* **What this task involves**: Give back the whole listing exactly as shown.

[Stored data entries]
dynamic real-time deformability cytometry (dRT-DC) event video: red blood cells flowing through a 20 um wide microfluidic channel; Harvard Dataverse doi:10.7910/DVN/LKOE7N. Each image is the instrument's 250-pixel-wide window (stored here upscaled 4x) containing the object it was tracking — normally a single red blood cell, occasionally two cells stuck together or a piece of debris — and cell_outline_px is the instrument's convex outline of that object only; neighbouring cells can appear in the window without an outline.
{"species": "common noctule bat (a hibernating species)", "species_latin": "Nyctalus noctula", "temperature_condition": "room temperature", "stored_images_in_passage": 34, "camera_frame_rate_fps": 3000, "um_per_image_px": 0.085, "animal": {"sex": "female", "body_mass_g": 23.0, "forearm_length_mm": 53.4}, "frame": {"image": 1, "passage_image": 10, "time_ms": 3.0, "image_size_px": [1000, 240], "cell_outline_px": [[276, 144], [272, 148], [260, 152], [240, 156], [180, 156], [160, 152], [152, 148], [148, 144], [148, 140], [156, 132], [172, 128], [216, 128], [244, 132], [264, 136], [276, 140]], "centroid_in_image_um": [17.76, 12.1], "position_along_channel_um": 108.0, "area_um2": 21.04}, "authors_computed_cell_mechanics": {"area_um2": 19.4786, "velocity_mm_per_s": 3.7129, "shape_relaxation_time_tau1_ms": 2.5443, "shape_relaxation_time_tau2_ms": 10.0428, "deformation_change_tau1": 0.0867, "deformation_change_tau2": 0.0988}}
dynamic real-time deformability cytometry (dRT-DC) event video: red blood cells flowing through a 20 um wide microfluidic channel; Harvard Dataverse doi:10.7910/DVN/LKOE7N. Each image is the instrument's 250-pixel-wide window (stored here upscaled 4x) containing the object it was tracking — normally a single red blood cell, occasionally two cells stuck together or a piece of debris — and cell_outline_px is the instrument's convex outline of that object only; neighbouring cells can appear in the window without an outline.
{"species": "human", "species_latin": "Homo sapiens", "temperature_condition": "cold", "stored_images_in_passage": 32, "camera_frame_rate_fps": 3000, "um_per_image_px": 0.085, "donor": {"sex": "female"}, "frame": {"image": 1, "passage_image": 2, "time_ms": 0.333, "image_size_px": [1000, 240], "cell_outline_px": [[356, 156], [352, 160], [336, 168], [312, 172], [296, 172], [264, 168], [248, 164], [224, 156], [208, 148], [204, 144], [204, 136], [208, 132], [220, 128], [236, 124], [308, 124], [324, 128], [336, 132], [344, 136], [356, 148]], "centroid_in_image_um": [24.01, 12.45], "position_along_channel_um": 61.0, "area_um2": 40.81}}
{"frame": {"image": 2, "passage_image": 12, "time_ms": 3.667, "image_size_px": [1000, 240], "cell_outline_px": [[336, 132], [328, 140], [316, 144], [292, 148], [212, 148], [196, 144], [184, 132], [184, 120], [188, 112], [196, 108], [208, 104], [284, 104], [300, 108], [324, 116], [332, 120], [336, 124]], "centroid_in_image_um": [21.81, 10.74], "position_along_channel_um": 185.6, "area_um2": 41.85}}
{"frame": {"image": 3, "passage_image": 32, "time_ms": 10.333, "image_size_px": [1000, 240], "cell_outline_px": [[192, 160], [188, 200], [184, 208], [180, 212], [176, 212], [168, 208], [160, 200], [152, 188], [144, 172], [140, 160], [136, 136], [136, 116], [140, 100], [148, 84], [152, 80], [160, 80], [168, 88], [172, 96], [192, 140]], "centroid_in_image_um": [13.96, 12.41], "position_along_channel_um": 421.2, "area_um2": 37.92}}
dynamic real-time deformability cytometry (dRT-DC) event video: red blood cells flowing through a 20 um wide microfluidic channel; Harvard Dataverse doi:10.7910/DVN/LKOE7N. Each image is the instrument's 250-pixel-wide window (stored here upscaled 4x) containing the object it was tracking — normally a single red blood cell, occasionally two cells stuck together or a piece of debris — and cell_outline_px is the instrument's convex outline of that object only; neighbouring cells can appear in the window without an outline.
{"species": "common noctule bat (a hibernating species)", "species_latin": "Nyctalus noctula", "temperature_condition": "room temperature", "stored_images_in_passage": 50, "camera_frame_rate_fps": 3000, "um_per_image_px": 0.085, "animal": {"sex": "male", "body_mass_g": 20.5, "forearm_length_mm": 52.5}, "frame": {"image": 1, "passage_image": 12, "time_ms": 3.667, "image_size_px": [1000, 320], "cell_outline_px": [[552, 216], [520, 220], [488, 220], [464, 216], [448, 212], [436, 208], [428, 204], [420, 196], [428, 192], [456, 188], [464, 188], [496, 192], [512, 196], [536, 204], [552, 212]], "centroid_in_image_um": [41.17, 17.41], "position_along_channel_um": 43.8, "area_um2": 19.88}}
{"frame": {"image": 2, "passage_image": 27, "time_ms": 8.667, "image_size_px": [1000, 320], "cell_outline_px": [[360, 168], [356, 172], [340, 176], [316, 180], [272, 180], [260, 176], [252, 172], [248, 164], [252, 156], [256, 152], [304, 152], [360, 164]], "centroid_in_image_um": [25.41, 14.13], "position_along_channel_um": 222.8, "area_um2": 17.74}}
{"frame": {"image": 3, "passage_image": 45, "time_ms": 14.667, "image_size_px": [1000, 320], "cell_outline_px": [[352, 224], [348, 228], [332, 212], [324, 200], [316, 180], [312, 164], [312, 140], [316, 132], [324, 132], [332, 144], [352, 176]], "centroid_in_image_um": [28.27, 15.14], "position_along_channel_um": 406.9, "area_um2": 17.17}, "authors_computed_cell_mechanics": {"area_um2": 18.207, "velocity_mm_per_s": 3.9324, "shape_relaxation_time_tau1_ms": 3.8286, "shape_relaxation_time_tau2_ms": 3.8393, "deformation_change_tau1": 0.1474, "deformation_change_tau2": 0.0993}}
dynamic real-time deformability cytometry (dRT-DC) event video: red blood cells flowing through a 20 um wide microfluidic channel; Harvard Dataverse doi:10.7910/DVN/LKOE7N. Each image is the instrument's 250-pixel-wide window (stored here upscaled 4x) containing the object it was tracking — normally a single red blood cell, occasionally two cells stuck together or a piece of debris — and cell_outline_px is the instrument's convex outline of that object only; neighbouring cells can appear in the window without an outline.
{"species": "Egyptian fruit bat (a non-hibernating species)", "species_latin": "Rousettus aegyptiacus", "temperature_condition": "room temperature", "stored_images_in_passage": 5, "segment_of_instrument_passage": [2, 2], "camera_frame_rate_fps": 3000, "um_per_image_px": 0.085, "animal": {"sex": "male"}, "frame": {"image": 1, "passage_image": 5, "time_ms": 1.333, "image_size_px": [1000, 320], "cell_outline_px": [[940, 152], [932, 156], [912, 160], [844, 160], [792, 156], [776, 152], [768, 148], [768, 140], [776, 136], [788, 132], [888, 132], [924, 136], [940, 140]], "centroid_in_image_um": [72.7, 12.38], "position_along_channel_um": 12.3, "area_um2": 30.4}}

* **Worked answer**:
dynamic real-time deformability cytometry (dRT-DC) event video: red blood cells flowing through a 20 um wide microfluidic channel; Harvard Dataverse doi:10.7910/DVN/LKOE7N. Each image is the instrument's 250-pixel-wide window (stored here upscaled 4x) containing the object it was tracking — normally a single red blood cell, occasionally two cells stuck together or a piece of debris — and cell_outline_px is the instrument's convex outline of that object only; neighbouring cells can appear in the window without an outline.
{"species": "common noctule bat (a hibernating species)", "species_latin": "Nyctalus noctula", "temperature_condition": "room temperature", "stored_images_in_passage": 34, "camera_frame_rate_fps": 3000, "um_per_image_px": 0.085, "animal": {"sex": "female", "body_mass_g": 23.0, "forearm_length_mm": 53.4}, "frame": {"image": 1, "passage_image": 10, "time_ms": 3.0, "image_size_px": [1000, 240], "cell_outline_px": [[276, 144], [272, 148], [260, 152], [240, 156], [180, 156], [160, 152], [152, 148], [148, 144], [148, 140], [156, 132], [172, 128], [216, 128], [244, 132], [264, 136], [276, 140]], "centroid_in_image_um": [17.76, 12.1], "position_along_channel_um": 108.0, "area_um2": 21.04}, "authors_computed_cell_mechanics": {"area_um2": 19.4786, "velocity_mm_per_s": 3.7129, "shape_relaxation_time_tau1_ms": 2.5443, "shape_relaxation_time_tau2_ms": 10.0428, "deformation_change_tau1": 0.0867, "deformation_change_tau2": 0.0988}}
dynamic real-time deformability cytometry (dRT-DC) event video: red blood cells flowing through a 20 um wide microfluidic channel; Harvard Dataverse doi:10.7910/DVN/LKOE7N. Each image is the instrument's 250-pixel-wide window (stored here upscaled 4x) containing the object it was tracking — normally a single red blood cell, occasionally two cells stuck together or a piece of debris — and cell_outline_px is the instrument's convex outline of that object only; neighbouring cells can appear in the window without an outline.
{"species": "human", "species_latin": "Homo sapiens", "temperature_condition": "cold", "stored_images_in_passage": 32, "camera_frame_rate_fps": 3000, "um_per_image_px": 0.085, "donor": {"sex": "female"}, "frame": {"image": 1, "passage_image": 2, "time_ms": 0.333, "image_size_px": [1000, 240], "cell_outline_px": [[356, 156], [352, 160], [336, 168], [312, 172], [296, 172], [264, 168], [248, 164], [224, 156], [208, 148], [204, 144], [204, 136], [208, 132], [220, 128], [236, 124], [308, 124], [324, 128], [336, 132], [344, 136], [356, 148]], "centroid_in_image_um": [24.01, 12.45], "position_along_channel_um": 61.0, "area_um2": 40.81}}
{"frame": {"image": 2, "passage_image": 12, "time_ms": 3.667, "image_size_px": [1000, 240], "cell_outline_px": [[336, 132], [328, 140], [316, 144], [292, 148], [212, 148], [196, 144], [184, 132], [184, 120], [188, 112], [196, 108], [208, 104], [284, 104], [300, 108], [324, 116], [332, 120], [336, 124]], "centroid_in_image_um": [21.81, 10.74], "position_along_channel_um": 185.6, "area_um2": 41.85}}
{"frame": {"image": 3, "passage_image": 32, "time_ms": 10.333, "image_size_px": [1000, 240], "cell_outline_px": [[192, 160], [188, 200], [184, 208], [180, 212], [176, 212], [168, 208], [160, 200], [152, 188], [144, 172], [140, 160], [136, 136], [136, 116], [140, 100], [148, 84], [152, 80], [160, 80], [168, 88], [172, 96], [192, 140]], "centroid_in_image_um": [13.96, 12.41], "position_along_channel_um": 421.2, "area_um2": 37.92}}
dynamic real-time deformability cytometry (dRT-DC) event video: red blood cells flowing through a 20 um wide microfluidic channel; Harvard Dataverse doi:10.7910/DVN/LKOE7N. Each image is the instrument's 250-pixel-wide window (stored here upscaled 4x) containing the object it was tracking — normally a single red blood cell, occasionally two cells stuck together or a piece of debris — and cell_outline_px is the instrument's convex outline of that object only; neighbouring cells can appear in the window without an outline.
{"species": "common noctule bat (a hibernating species)", "species_latin": "Nyctalus noctula", "temperature_condition": "room temperature", "stored_images_in_passage": 50, "camera_frame_rate_fps": 3000, "um_per_image_px": 0.085, "animal": {"sex": "male", "body_mass_g": 20.5, "forearm_length_mm": 52.5}, "frame": {"image": 1, "passage_image": 12, "time_ms": 3.667, "image_size_px": [1000, 320], "cell_outline_px": [[552, 216], [520, 220], [488, 220], [464, 216], [448, 212], [436, 208], [428, 204], [420, 196], [428, 192], [456, 188], [464, 188], [496, 192], [512, 196], [536, 204], [552, 212]], "centroid_in_image_um": [41.17, 17.41], "position_along_channel_um": 43.8, "area_um2": 19.88}}
{"frame": {"image": 2, "passage_image": 27, "time_ms": 8.667, "image_size_px": [1000, 320], "cell_outline_px": [[360, 168], [356, 172], [340, 176], [316, 180], [272, 180], [260, 176], [252, 172], [248, 164], [252, 156], [256, 152], [304, 152], [360, 164]], "centroid_in_image_um": [25.41, 14.13], "position_along_channel_um": 222.8, "area_um2": 17.74}}
{"frame": {"image": 3, "passage_image": 45, "time_ms": 14.667, "image_size_px": [1000, 320], "cell_outline_px": [[352, 224], [348, 228], [332, 212], [324, 200], [316, 180], [312, 164], [312, 140], [316, 132], [324, 132], [332, 144], [352, 176]], "centroid_in_image_um": [28.27, 15.14], "position_along_channel_um": 406.9, "area_um2": 17.17}, "authors_computed_cell_mechanics": {"area_um2": 18.207, "velocity_mm_per_s": 3.9324, "shape_relaxation_time_tau1_ms": 3.8286, "shape_relaxation_time_tau2_ms": 3.8393, "deformation_change_tau1": 0.1474, "deformation_change_tau2": 0.0993}}
dynamic real-time deformability cytometry (dRT-DC) event video: red blood cells flowing through a 20 um wide microfluidic channel; Harvard Dataverse doi:10.7910/DVN/LKOE7N. Each image is the instrument's 250-pixel-wide window (stored here upscaled 4x) containing the object it was tracking — normally a single red blood cell, occasionally two cells stuck together or a piece of debris — and cell_outline_px is the instrument's convex outline of that object only; neighbouring cells can appear in the window without an outline.
{"species": "Egyptian fruit bat (a non-hibernating species)", "species_latin": "Rousettus aegyptiacus", "temperature_condition": "room temperature", "stored_images_in_passage": 5, "segment_of_instrument_passage": [2, 2], "camera_frame_rate_fps": 3000, "um_per_image_px": 0.085, "animal": {"sex": "male"}, "frame": {"image": 1, "passage_image": 5, "time_ms": 1.333, "image_size_px": [1000, 320], "cell_outline_px": [[940, 152], [932, 156], [912, 160], [844, 160], [792, 156], [776, 152], [768, 148], [768, 140], [776, 136], [788, 132], [888, 132], [924, 136], [940, 140]], "centroid_in_image_um": [72.7, 12.38], "position_along_channel_um": 12.3, "area_um2": 30.4}}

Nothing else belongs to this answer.